Abdominal images show a few granulomas in the spleen. Otherwise, the liver and spleen are not remarkable. The gallbladder, pancreas, adrenal glands and kidneys are normal. No mass or adenopathy is seen. There is no intestinal distention. There is no focal abnormal FDG uptake in the abdomen or pelvis. No ascites is seen mild degenerative findings are present in the spine.
IMPRESSION: The soft tissue mass at the superior aspect of the LEFT hilum involving the LEFT upper lobe shows abnormal FDG uptake consistent with malignancy. This may represent a primary lung carcinoma. Considering the patient's history of colon carcinoma, metastatic disease is not entirely excluded. Adenopathy in the aortopulmonic window and LEFT hilum also shows increased activity and is most likely metastatic adenopathy. Peripheral LEFT upper lobe infiltrate probably is due to to postobstructive infiltrate although lymphangitic spread of the neoplasm is not entirely excluded. No metastatic disease is identified in the abdomen or pelvis.

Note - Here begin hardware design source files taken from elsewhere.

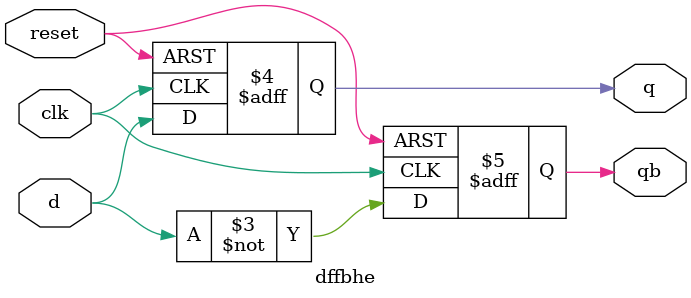
<source format=v>

module dffbhe(input clk,reset,d,output reg q,qb );
 always@(negedge clk or posedge reset)
    begin
        if(reset == 1)
            begin
            //when reeset is HIGH or 1, then output will be 0, independent of input or clock
                q<=0;
                qb<=1;
            end
        else
            begin
                q<=d;
                qb<=~d;
            end
    end
endmodule

</source>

Both the CT scan and the PET scan show a suspicious mass in the left lung with enlarged lymph nodes showing uptake. Also it appears that the disease is confined to the left lung and hilar and mediastinal lymph nodes and there are no metastasis elsewhere. At this point, a biopsy or an FNAC from the mass is needed to confirm the diagnosis. An IHC of this biopsy material may be necessary to confirm the origin of this mass - primary lung versus metastatic colon.
If the biopsy shows cancer the treatment options include radiation therapy, chemotherapy, surgery and various combinations of these. Once the diagnosis is established, the treatment options are best discussed in a multidisciplinary team comprising of a surgical, medical and radiation oncologist. The optimal combination and sequencing of therapy can be decided based on the stage of the disease and the patient’s general condition.